First, the threat: Why is your commitment to honesty, to agreement-keeping, to acceptance of yourself and others, so loaded for those around you? It is a question well worth asking. The answer that resonates most deeply is that when you move into a conscious stance, you sometimes reflect back to significant others a less than flattering portrait of their own lives. Where you are joy and lightness, the friend living a half-life is anger and weight. Where you are truth, the parent trapped in old, tired patterns is deception. Where you are a lightning rod for sparks of creativity and blazing fires of warmth, the lover is a tight, uncomfortable mass of chilled repression. You all serve as mirrors for others; through relationship, you see yourself in certain ways, but when you clean the mirror—although I believe that you will be delighted with the reflection that greets you—others, seeing their own reflection next to yours, may feel pale and unhealthy in comparison.
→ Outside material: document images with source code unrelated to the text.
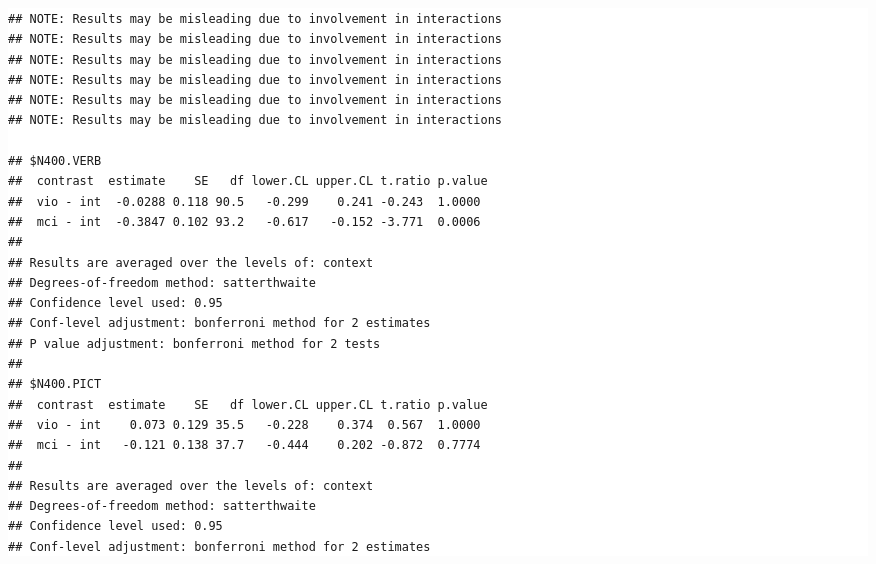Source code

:     ## NOTE: Results may be misleading due to involvement in interactions
    ## NOTE: Results may be misleading due to involvement in interactions
    ## NOTE: Results may be misleading due to involvement in interactions
    ## NOTE: Results may be misleading due to involvement in interactions
    ## NOTE: Results may be misleading due to involvement in interactions
    ## NOTE: Results may be misleading due to involvement in interactions

    ## $N400.VERB
    ##  contrast  estimate    SE   df lower.CL upper.CL t.ratio p.value
    ##  vio - int  -0.0288 0.118 90.5   -0.299    0.241 -0.243  1.0000 
    ##  mci - int  -0.3847 0.102 93.2   -0.617   -0.152 -3.771  0.0006 
    ## 
    ## Results are averaged over the levels of: context 
    ## Degrees-of-freedom method: satterthwaite 
    ## Confidence level used: 0.95 
    ## Conf-level adjustment: bonferroni method for 2 estimates 
    ## P value adjustment: bonferroni method for 2 tests 
    ## 
    ## $N400.PICT
    ##  contrast  estimate    SE   df lower.CL upper.CL t.ratio p.value
    ##  vio - int    0.073 0.129 35.5   -0.228    0.374  0.567  1.0000 
    ##  mci - int   -0.121 0.138 37.7   -0.444    0.202 -0.872  0.7774 
    ## 
    ## Results are averaged over the levels of: context 
    ## Degrees-of-freedom method: satterthwaite 
    ## Confidence level used: 0.95 
    ## Conf-level adjustment: bonferroni method for 2 estimates 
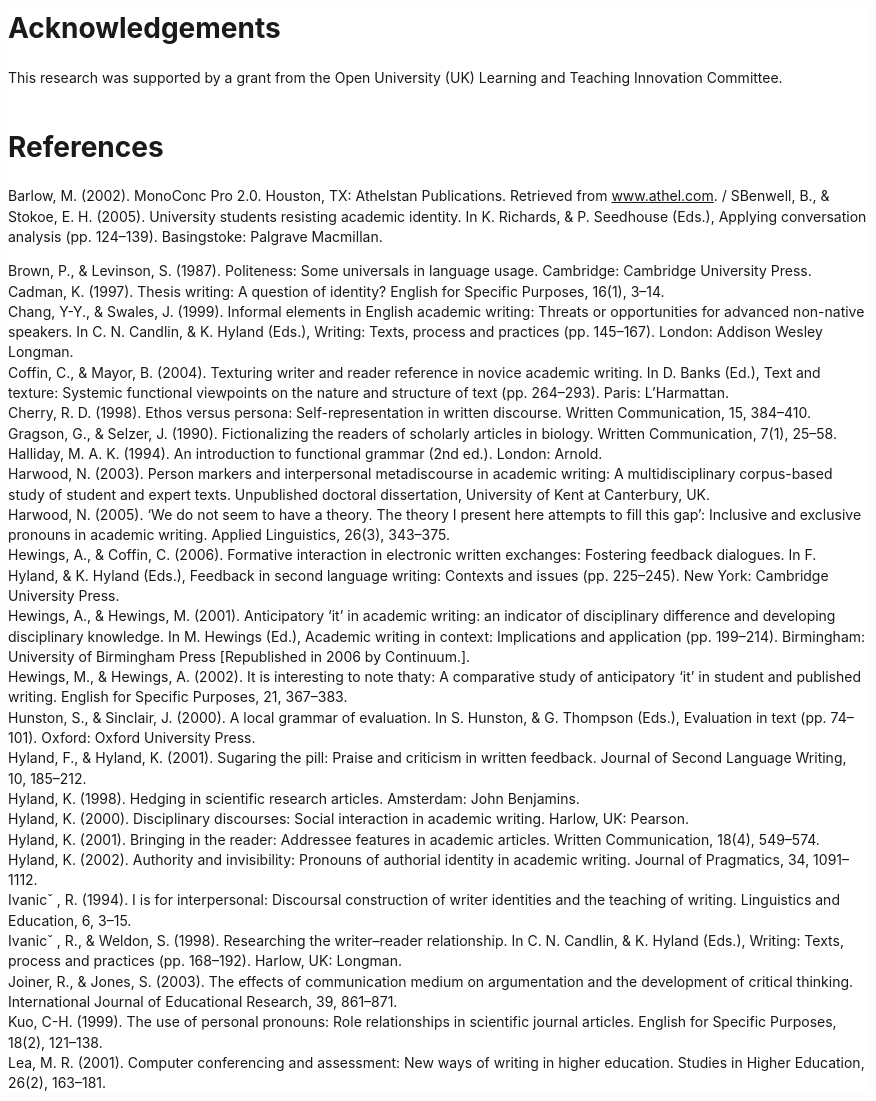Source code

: # Acknowledgements

This research was supported by a grant from the Open University (UK) Learning and Teaching Innovation Committee.

# References

Barlow, M. (2002). MonoConc Pro 2.0. Houston, TX: Athelstan Publications. Retrieved from www.athel.com. / SBenwell, B., & Stokoe, E. H. (2005). University students resisting academic identity. In K. Richards, & P. Seedhouse (Eds.), Applying conversation analysis (pp. 124–139). Basingstoke: Palgrave Macmillan.

Brown, P., & Levinson, S. (1987). Politeness: Some universals in language usage. Cambridge: Cambridge University Press.   
Cadman, K. (1997). Thesis writing: A question of identity? English for Specific Purposes, 16(1), 3–14.   
Chang, Y-Y., & Swales, J. (1999). Informal elements in English academic writing: Threats or opportunities for advanced non-native speakers. In C. N. Candlin, & K. Hyland (Eds.), Writing: Texts, process and practices (pp. 145–167). London: Addison Wesley Longman.   
Coffin, C., & Mayor, B. (2004). Texturing writer and reader reference in novice academic writing. In D. Banks (Ed.), Text and texture: Systemic functional viewpoints on the nature and structure of text (pp. 264–293). Paris: L’Harmattan.   
Cherry, R. D. (1998). Ethos versus persona: Self-representation in written discourse. Written Communication, 15, 384–410.   
Gragson, G., & Selzer, J. (1990). Fictionalizing the readers of scholarly articles in biology. Written Communication, 7(1), 25–58.   
Halliday, M. A. K. (1994). An introduction to functional grammar (2nd ed.). London: Arnold.   
Harwood, N. (2003). Person markers and interpersonal metadiscourse in academic writing: A multidisciplinary corpus-based study of student and expert texts. Unpublished doctoral dissertation, University of Kent at Canterbury, UK.   
Harwood, N. (2005). ‘We do not seem to have a theory. The theory I present here attempts to fill this gap’: Inclusive and exclusive pronouns in academic writing. Applied Linguistics, 26(3), 343–375.   
Hewings, A., & Coffin, C. (2006). Formative interaction in electronic written exchanges: Fostering feedback dialogues. In F. Hyland, & K. Hyland (Eds.), Feedback in second language writing: Contexts and issues (pp. 225–245). New York: Cambridge University Press.   
Hewings, A., & Hewings, M. (2001). Anticipatory ‘it’ in academic writing: an indicator of disciplinary difference and developing disciplinary knowledge. In M. Hewings (Ed.), Academic writing in context: Implications and application (pp. 199–214). Birmingham: University of Birmingham Press [Republished in 2006 by Continuum.].   
Hewings, M., & Hewings, A. (2002). It is interesting to note thaty: A comparative study of anticipatory ‘it’ in student and published writing. English for Specific Purposes, 21, 367–383.   
Hunston, S., & Sinclair, J. (2000). A local grammar of evaluation. In S. Hunston, & G. Thompson (Eds.), Evaluation in text (pp. 74–101). Oxford: Oxford University Press.   
Hyland, F., & Hyland, K. (2001). Sugaring the pill: Praise and criticism in written feedback. Journal of Second Language Writing, 10, 185–212.   
Hyland, K. (1998). Hedging in scientific research articles. Amsterdam: John Benjamins.   
Hyland, K. (2000). Disciplinary discourses: Social interaction in academic writing. Harlow, UK: Pearson.   
Hyland, K. (2001). Bringing in the reader: Addressee features in academic articles. Written Communication, 18(4), 549–574.   
Hyland, K. (2002). Authority and invisibility: Pronouns of authorial identity in academic writing. Journal of Pragmatics, 34, 1091–1112.   
Ivanicˇ , R. (1994). I is for interpersonal: Discoursal construction of writer identities and the teaching of writing. Linguistics and Education, 6, 3–15.   
Ivanicˇ , R., & Weldon, S. (1998). Researching the writer–reader relationship. In C. N. Candlin, & K. Hyland (Eds.), Writing: Texts, process and practices (pp. 168–192). Harlow, UK: Longman.   
Joiner, R., & Jones, S. (2003). The effects of communication medium on argumentation and the development of critical thinking. International Journal of Educational Research, 39, 861–871.   
Kuo, C-H. (1999). The use of personal pronouns: Role relationships in scientific journal articles. English for Specific Purposes, 18(2), 121–138.   
Lea, M. R. (2001). Computer conferencing and assessment: New ways of writing in higher education. Studies in Higher Education, 26(2), 163–181.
A CONSCIOUS LIVING PRACTICE FOR TODAY – JUNE 5

Take a few moments to think about a key person in your life who may have resisted your attempts at change in the past. Think about whether you attempted to push or pull that person toward change with you—if so, that may be a part of the resistance you experienced. Spend time thinking of one way in which you can reassure this person that your journey of change is of you and for you, and that it is not your intention to take hostages along for the ride.